** Opening Text section block **

Avoid a Horse-Camp Disaster

Learn how to avoid your horse camping adventure by planning well and avoiding flood and fire disasters.

Wildfires in the West. Heavy rains in the Midwest. Flash floods in the Southwest. You’ve seen the destruction wildfires and torrential floods can wreak, even when quick response and rescue are at hand.

If you’re horse camping, these extreme conditions can spell disaster, especially if you’re in a remote area, where evacuation is difficult. And you need to keep your horse safe, as well as yourself, which add to the challenge of quick action in a pressure-packed emergency situation.

Here, we’ll first explain how to avoid a fire or flood while horse camping, with smart planning. Then we’ll give you lifesaving tips should a disaster occur despite your best-laid plans. We’ll also tell you how to extinguish your own campfire, so you don’t inadvertently start a devastating forest fire.

Smart Planning
The best way to prevent a horse-camping emergency is to stay out of harm’s way altogether. A week before your camping trip, check the weather forecast for storms and/or high fire danger for your planned destination. Check the forecast every day until right before you leave on your trip. If there are danger signs, cancel your trip, or choose another destination.

A few weeks before your trip, maintain your rig, so it’ll be dependable should you need to move out of the way quickly in an emergency. Also check the integrity of your tack and equipment to minimize the risk of a breakage in an emergency situation. Bring along one extra halter per horse, just in case.

Work with your horse so he’ll trailer-load with ease. Make sure any horses sharing your trailer also load easily. Learn to hitch up your trailer quickly, day or night – in the dark, without a flashlight.

Flood-Safety Tips
To minimize flood risk in the event of a downpour, never camp in a location that has – or has ever had – water flowing through it. Even if a riverbed, streambed, wash, or arroyo is bone dry when you pull in, water will still collect in these low-lying runoff areas in a storm.

Even if there isn’t a cloud in the sky, water can come unexpectedly from a storm in the mountains miles upstream, then collect in valley riverbeds. If the beds and channels are overwhelmed, the water will run outside the banks, flooding an entire low-lying region. This runoff can flood up to 30 or 40 miles before it dissipates and soaks into the riverbed as it flows along. And one thing it can wash away and destroy is your camp by the river!

Select a high campsite, out of water-flow areas. In a meadow, keep to the edges on the higher contours. Camp at least 150 feet from the edge of live (flowing or standing) water, and the same distance from the high-water mark of a dry riverbed or lakebed. Note that this distance also meets most agencies’ environmental regulations for camping near water.

** Closing Text section block **
** Opening Information provided block **

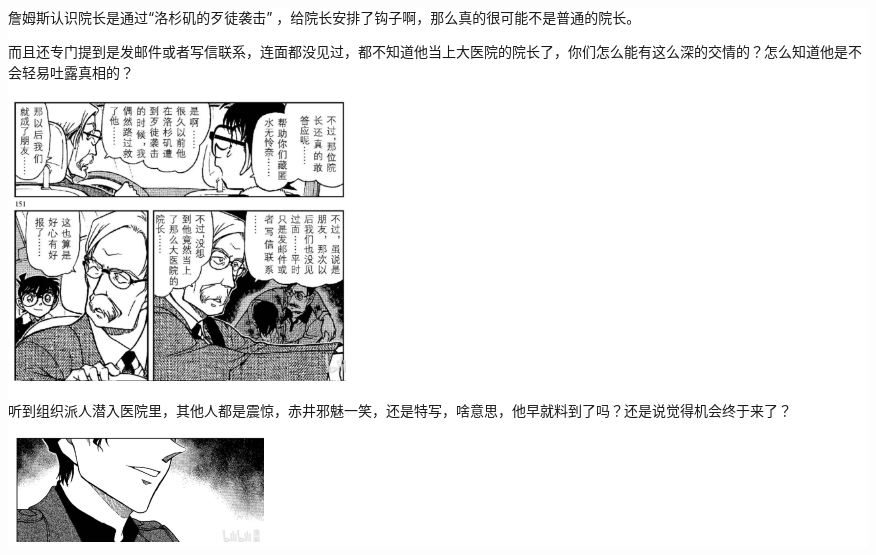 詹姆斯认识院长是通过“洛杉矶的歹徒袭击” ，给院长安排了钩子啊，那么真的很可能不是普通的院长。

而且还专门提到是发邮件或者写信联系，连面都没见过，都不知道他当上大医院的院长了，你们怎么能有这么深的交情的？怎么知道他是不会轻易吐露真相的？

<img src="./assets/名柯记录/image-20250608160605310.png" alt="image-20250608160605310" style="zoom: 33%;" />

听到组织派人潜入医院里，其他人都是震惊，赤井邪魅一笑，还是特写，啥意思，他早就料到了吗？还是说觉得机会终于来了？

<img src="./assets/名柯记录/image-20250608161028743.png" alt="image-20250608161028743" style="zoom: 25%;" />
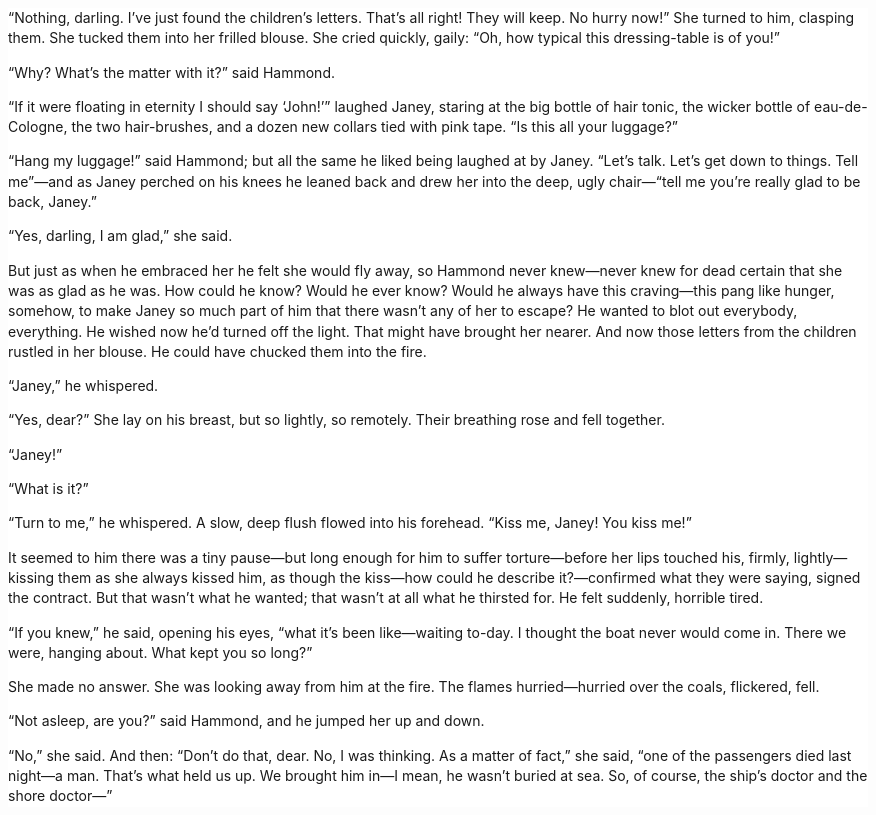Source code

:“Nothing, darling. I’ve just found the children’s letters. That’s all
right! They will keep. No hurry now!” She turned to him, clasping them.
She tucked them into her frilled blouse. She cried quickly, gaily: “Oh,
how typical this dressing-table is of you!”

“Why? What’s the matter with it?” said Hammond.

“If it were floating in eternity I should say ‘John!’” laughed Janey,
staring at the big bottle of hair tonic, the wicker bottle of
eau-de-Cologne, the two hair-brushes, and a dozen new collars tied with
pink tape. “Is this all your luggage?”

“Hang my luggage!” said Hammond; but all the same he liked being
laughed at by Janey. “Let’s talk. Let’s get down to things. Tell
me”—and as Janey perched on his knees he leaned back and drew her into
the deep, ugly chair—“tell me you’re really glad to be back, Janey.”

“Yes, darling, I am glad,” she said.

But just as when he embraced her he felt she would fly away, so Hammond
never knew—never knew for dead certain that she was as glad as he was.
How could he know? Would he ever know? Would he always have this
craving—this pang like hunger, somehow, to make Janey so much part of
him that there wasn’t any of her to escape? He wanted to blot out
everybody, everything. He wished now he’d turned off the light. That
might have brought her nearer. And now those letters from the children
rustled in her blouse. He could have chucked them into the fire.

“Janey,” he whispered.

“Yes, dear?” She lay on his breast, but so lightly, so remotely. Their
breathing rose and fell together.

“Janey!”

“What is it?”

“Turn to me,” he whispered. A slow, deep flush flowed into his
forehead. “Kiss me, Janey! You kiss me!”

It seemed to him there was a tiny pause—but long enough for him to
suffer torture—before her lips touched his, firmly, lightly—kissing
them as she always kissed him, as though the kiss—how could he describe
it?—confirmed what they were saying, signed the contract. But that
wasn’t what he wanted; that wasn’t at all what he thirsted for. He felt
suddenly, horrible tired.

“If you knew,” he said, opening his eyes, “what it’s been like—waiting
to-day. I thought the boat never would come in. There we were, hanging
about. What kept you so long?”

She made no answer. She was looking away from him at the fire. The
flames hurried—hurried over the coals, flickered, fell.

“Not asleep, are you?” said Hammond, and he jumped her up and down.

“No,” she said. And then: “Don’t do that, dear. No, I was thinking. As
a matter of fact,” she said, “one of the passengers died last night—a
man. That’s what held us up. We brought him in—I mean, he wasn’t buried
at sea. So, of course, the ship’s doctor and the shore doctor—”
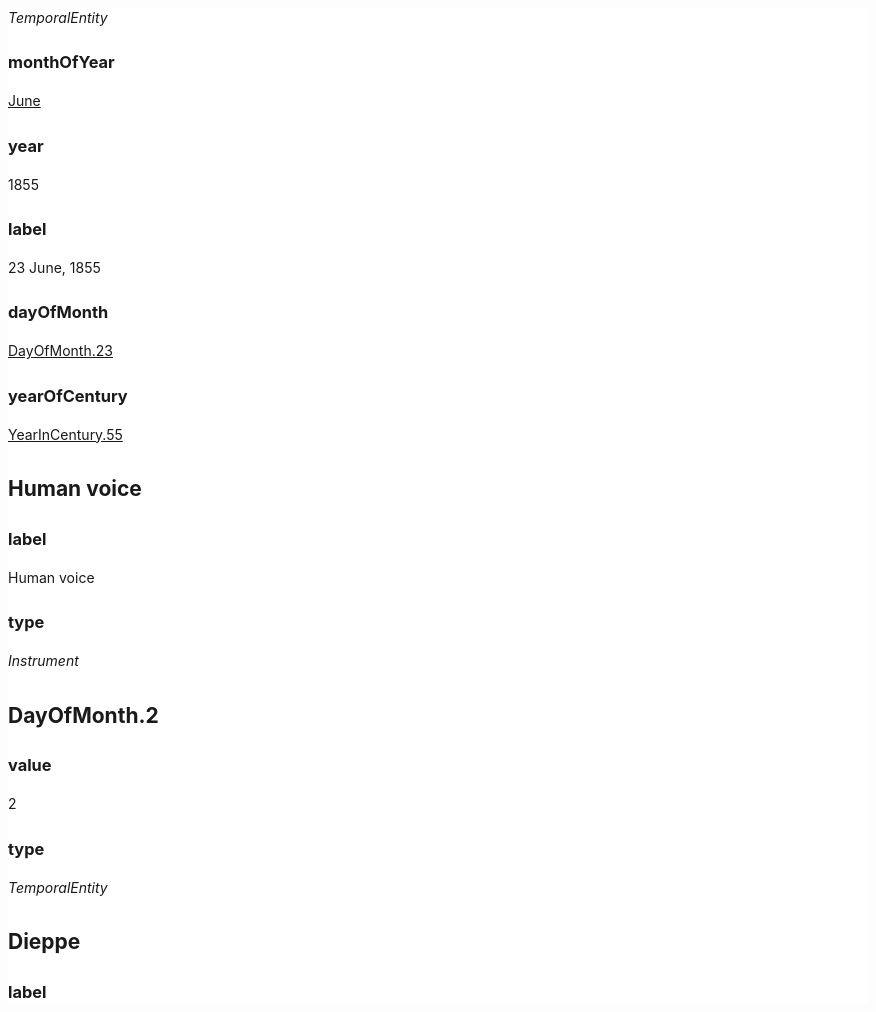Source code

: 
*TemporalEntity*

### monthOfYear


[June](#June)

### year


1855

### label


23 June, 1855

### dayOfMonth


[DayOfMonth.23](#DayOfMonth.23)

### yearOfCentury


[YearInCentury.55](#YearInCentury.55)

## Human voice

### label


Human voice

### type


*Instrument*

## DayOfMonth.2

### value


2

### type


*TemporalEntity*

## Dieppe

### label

** Closing Information provided block **

> **Assigned task 1**
Name every kind of dry low-lying runoff area that the horse-camping article says will still collect water in a storm.
> **Assigned task 2**
Write the next part of the horse-camping article, starting after its final sentence about the 150-foot distance meeting most agencies' environmental regulations.
Nothing in the stored data is needed for this work.

> **Written reply 1**
- Riverbed
- Streambed
- Wash
- Arroyo

> **Written reply 2**
Then keep your eye on the sky. Watch for gray or black clouds in the distance that could bring a downpour. If you spot an impending storm, trailer or ride to higher ground, and wait it out.

Fire-Safety Tips
Fire is the most feared of all disasters. A wildfire can spread in the blink of an eye. It can start from natural causes (such as lightning), or it can be manmade. Common causes of manmade fires include an unattended or illegal campfire, a carelessly tossed match or cigarette, and arson.

Fires can spread by jumping from treetop to treetop, racing across dry meadows and brush, and blowing over desert land. It’ll soon make the air yellow and hazy. The sun will become red. Smoke will hang in the air.

If there’s a fire near your campground (or area trail), you’ll likely smell the smoke first. The smell of smoke is a red-alert. Scan the area to find the smoke’s source, if possible. (Binoculars are helpful.) If the smoke is coming from a legal campfire, that’s still good to know. If the smoke isn’t coming from a campfire, or you can’t find the smoke’s source, pack up (if time), and move out.

To enhance your and your horse’s safety in high-fire-risk zones, follow these basic fire-safety guidelines.

• Know your escape route. You might need to make a retreat in pitch-black darkness. To quickly find your way in an emergency, carefully observe your inbound route. Check the mileage from the main road to the parking area, and mark it on your roadmap. Also note and mark milestones and landmarks, such as bridges, natural formations, and places where the road narrows.

• Look for alternative routes. As you travel to the camping area, find alternative evacuation routes. Watch the road, and mark your roadmap. (Tip: Before you leave, copy and enlarge the area map, and highlight your route, for ease of reading.)

• Park facing the exit. Whether you park your rig in a parking area or at your campsite, turn it around so it faces the exit, in case you need to make a fast getaway.

• Avoid dry branches. When selecting a campsite, avoid areas with snags, and dead branches/trees. In forested areas, find a site that has healthy, live trees.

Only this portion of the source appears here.